[Start of Attachment]
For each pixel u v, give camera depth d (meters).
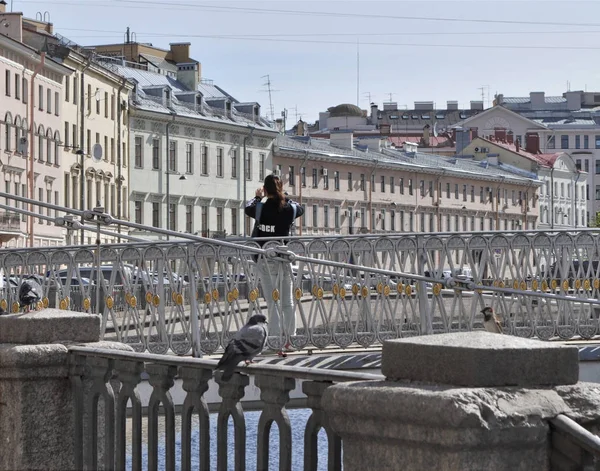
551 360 10.51
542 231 36.97
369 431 10.60
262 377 13.23
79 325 17.56
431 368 10.52
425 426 10.10
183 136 193.38
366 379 11.57
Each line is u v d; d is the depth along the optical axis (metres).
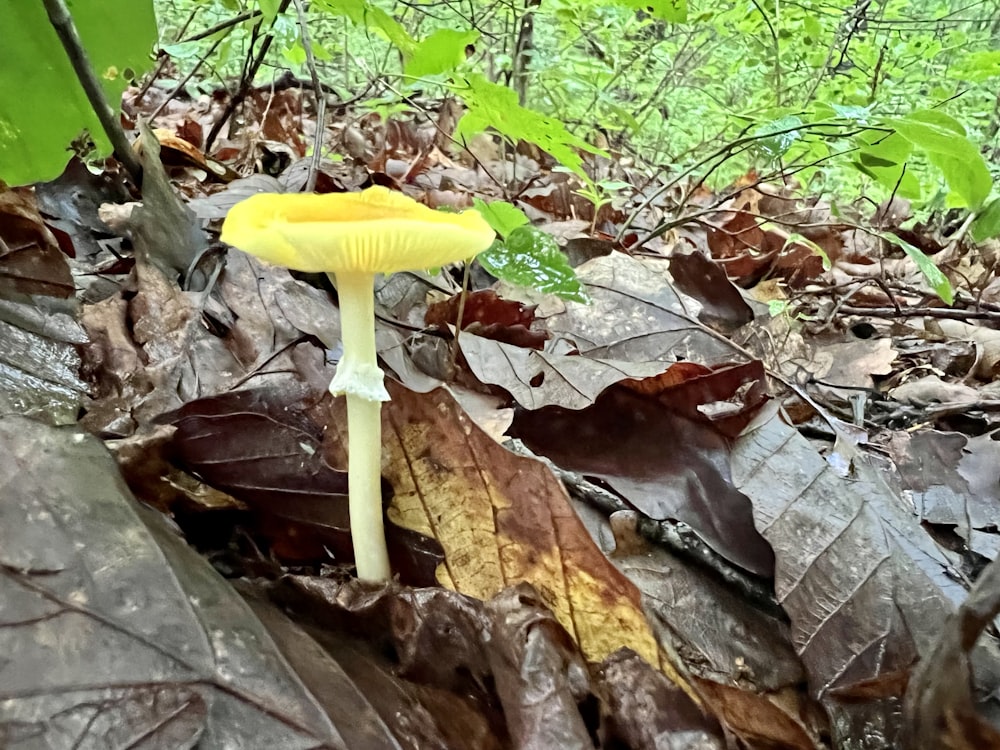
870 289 0.46
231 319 0.21
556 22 0.58
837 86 0.55
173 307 0.20
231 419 0.15
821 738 0.13
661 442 0.18
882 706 0.13
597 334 0.26
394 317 0.25
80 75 0.18
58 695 0.10
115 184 0.27
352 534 0.15
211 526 0.16
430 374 0.22
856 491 0.17
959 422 0.28
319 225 0.12
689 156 0.68
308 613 0.14
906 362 0.36
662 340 0.26
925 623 0.15
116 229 0.25
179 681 0.11
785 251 0.45
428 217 0.14
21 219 0.18
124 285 0.22
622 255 0.29
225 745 0.10
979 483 0.22
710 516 0.17
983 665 0.14
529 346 0.24
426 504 0.15
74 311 0.19
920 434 0.24
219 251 0.23
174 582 0.12
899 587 0.15
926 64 0.62
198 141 0.45
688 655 0.14
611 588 0.13
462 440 0.14
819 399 0.29
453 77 0.26
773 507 0.17
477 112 0.27
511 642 0.13
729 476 0.18
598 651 0.14
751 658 0.15
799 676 0.14
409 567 0.15
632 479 0.18
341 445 0.15
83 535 0.11
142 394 0.18
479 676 0.13
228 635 0.11
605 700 0.13
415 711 0.12
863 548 0.16
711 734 0.12
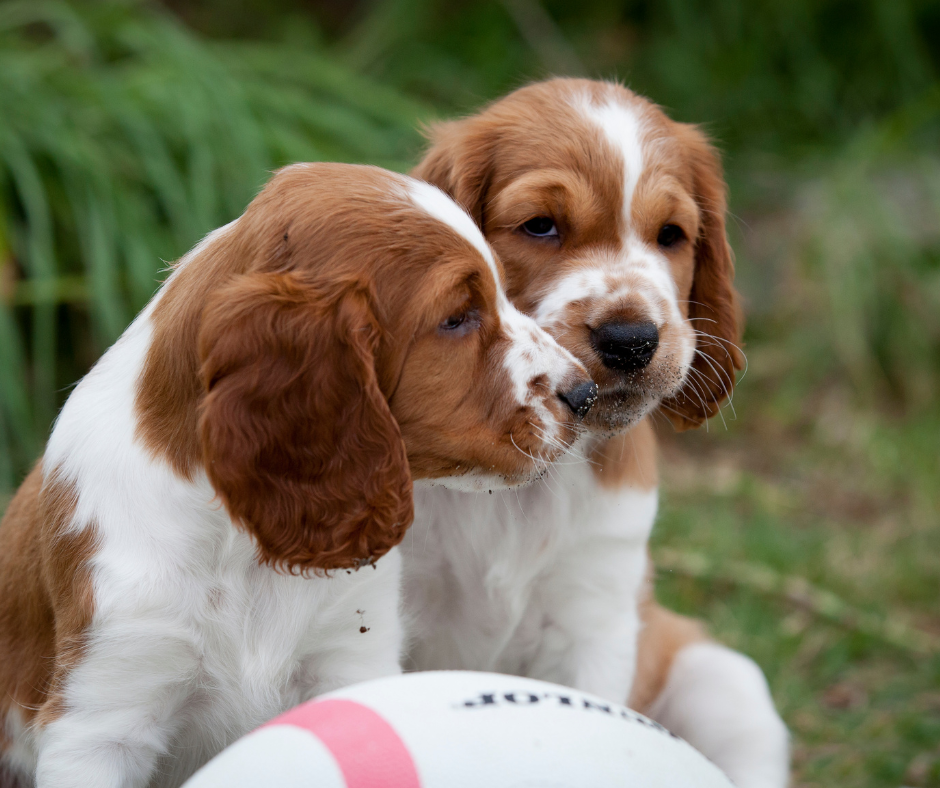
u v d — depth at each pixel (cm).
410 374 429
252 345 405
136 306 873
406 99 1134
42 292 843
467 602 563
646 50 1405
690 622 684
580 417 454
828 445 1129
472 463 441
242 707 463
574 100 547
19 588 483
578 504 546
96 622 430
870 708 739
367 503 417
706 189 586
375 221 427
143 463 439
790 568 895
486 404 437
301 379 409
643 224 520
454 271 425
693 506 1000
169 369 439
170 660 442
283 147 972
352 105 1083
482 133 546
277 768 343
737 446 1137
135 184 945
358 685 375
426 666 583
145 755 454
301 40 1346
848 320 1165
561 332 490
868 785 656
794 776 668
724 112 1355
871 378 1195
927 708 737
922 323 1194
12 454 852
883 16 1385
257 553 432
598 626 572
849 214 1205
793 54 1405
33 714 473
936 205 1239
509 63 1332
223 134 948
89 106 959
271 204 435
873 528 995
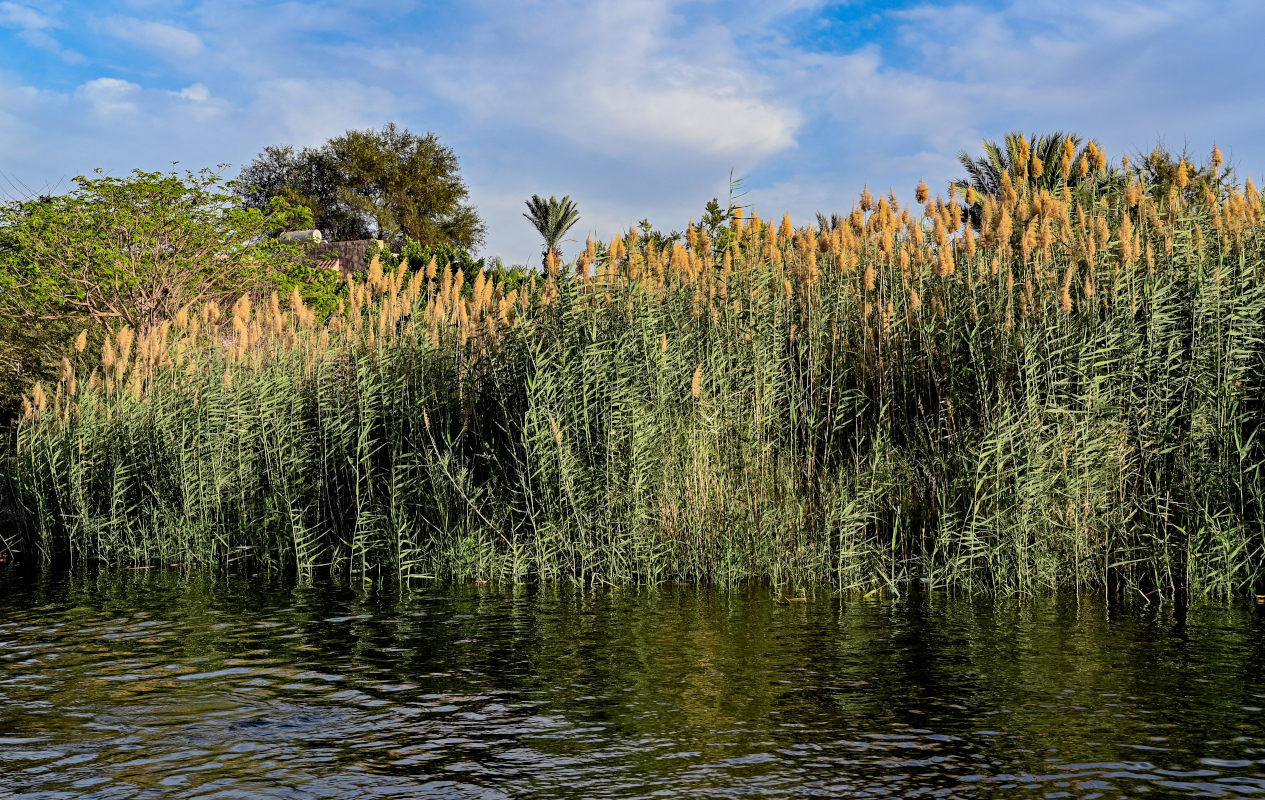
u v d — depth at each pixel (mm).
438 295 12859
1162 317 9758
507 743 5195
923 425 10625
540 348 11023
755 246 12836
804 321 11977
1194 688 6027
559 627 8055
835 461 10883
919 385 11117
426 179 65188
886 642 7355
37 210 23922
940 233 12023
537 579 10539
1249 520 9117
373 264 12664
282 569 11586
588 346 10555
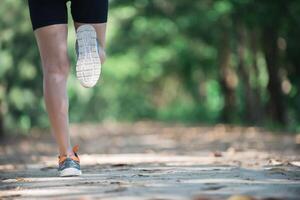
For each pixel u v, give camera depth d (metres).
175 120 51.81
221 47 34.75
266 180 5.55
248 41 33.53
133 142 20.20
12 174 7.18
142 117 61.94
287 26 26.86
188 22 33.44
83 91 37.34
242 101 37.12
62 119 6.36
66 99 6.37
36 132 28.11
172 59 46.50
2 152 14.76
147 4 33.53
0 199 4.88
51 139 23.30
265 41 28.45
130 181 5.61
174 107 58.53
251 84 35.31
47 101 6.36
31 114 26.28
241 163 7.90
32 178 6.34
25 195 5.01
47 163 9.59
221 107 37.97
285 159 8.83
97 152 13.55
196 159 9.35
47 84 6.34
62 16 6.31
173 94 60.09
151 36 41.09
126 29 37.44
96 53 6.16
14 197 4.94
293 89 31.86
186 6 33.03
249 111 32.59
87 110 58.03
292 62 30.92
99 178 6.06
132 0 32.66
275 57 28.56
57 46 6.29
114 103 60.06
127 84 58.75
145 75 53.66
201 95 48.59
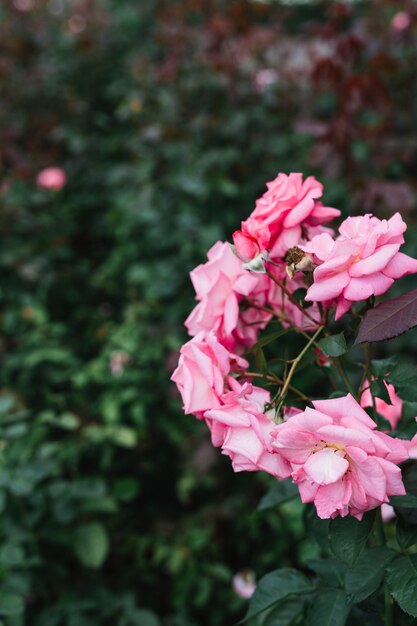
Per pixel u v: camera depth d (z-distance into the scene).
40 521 2.60
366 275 1.11
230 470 3.31
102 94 6.26
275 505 1.54
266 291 1.34
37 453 2.95
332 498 1.06
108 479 3.37
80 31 6.67
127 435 3.16
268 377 1.29
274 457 1.15
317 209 1.29
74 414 3.31
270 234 1.26
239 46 4.61
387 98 3.58
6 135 5.04
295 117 4.62
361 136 3.61
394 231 1.12
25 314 3.67
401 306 1.11
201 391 1.20
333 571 1.47
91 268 4.91
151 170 4.35
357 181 3.46
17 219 4.36
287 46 4.86
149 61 5.60
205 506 3.27
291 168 4.27
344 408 1.06
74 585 2.77
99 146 5.56
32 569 2.57
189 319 1.37
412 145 3.84
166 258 4.18
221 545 3.21
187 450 3.33
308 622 1.37
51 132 5.38
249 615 1.48
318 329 1.26
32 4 6.59
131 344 3.51
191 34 4.81
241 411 1.17
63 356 3.42
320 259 1.15
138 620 2.59
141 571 3.13
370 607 1.35
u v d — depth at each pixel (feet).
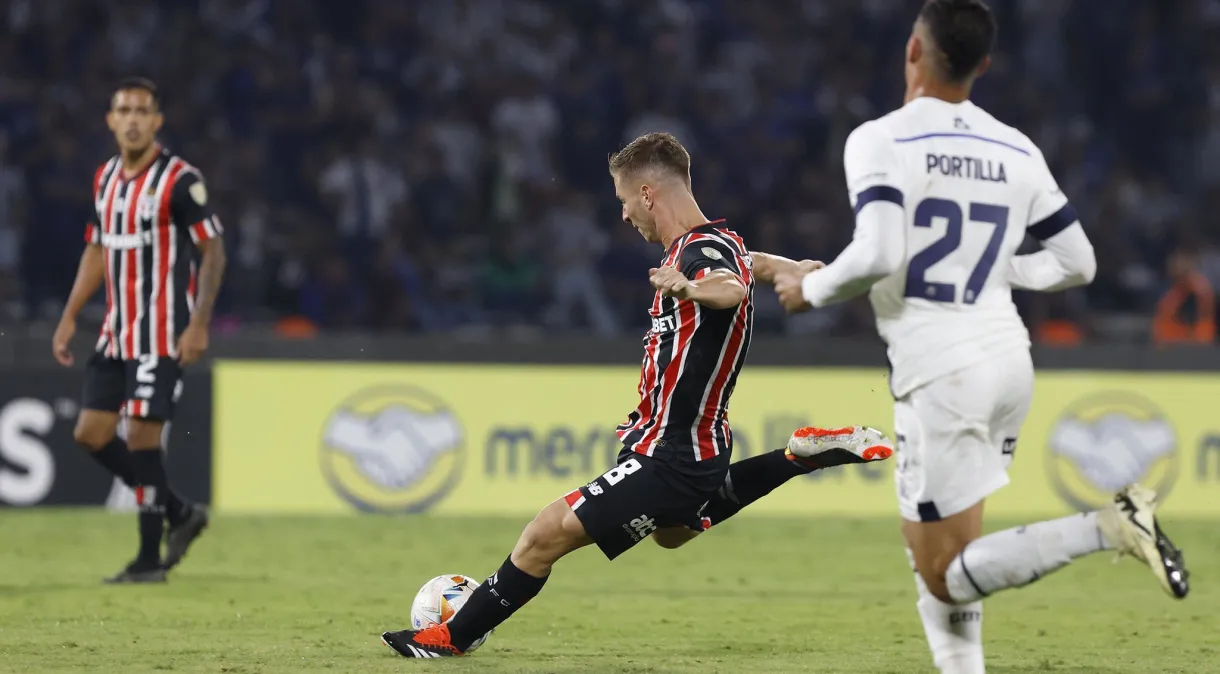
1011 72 211.61
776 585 90.33
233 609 76.89
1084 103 212.43
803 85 204.44
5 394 124.88
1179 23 218.18
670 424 55.62
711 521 59.67
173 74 186.19
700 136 194.49
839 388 133.59
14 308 156.25
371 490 128.16
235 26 191.62
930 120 49.75
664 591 86.99
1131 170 205.46
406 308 167.43
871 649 66.08
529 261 178.09
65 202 167.94
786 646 66.80
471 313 172.96
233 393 127.13
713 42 208.33
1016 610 80.89
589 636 69.26
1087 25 216.13
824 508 132.36
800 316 169.17
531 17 202.90
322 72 188.44
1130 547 45.75
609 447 131.54
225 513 126.31
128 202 85.51
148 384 85.66
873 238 47.75
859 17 212.23
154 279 86.02
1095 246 188.55
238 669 58.39
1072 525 46.57
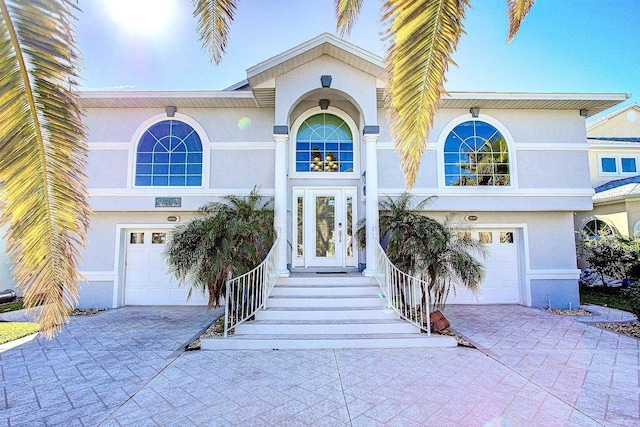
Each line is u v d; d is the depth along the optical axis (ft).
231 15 16.56
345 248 32.71
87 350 20.54
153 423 12.28
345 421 12.34
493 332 24.20
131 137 32.58
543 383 15.58
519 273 34.22
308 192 33.24
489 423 12.17
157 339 22.76
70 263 9.15
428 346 20.86
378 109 32.50
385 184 31.60
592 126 57.47
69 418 12.66
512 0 16.19
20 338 23.11
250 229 24.61
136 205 31.81
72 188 8.79
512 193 31.89
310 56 28.35
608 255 39.52
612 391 14.75
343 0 17.70
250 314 22.77
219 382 15.74
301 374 16.65
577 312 30.96
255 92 29.60
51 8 7.87
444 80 11.84
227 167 32.42
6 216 8.18
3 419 12.60
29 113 8.00
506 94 31.22
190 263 23.85
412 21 10.91
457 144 32.68
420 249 24.30
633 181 46.21
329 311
[End of Attachment]
Write down again, exactly as given, only the lines above that fall from the line with "319 225 0.12" to the line with "729 476 0.18", inclusive.

## SOLUTION
319 225 0.12
689 156 0.68
308 613 0.14
906 362 0.36
662 340 0.26
925 623 0.15
116 229 0.25
179 681 0.11
785 251 0.45
428 217 0.14
21 219 0.18
124 285 0.22
622 255 0.29
225 745 0.10
979 483 0.22
710 516 0.17
983 665 0.14
529 346 0.24
426 504 0.15
74 311 0.19
920 434 0.24
219 251 0.23
174 582 0.12
899 587 0.15
926 64 0.62
198 141 0.45
688 655 0.14
611 588 0.13
462 440 0.14
819 399 0.29
453 77 0.26
773 507 0.17
477 112 0.27
511 642 0.13
729 476 0.18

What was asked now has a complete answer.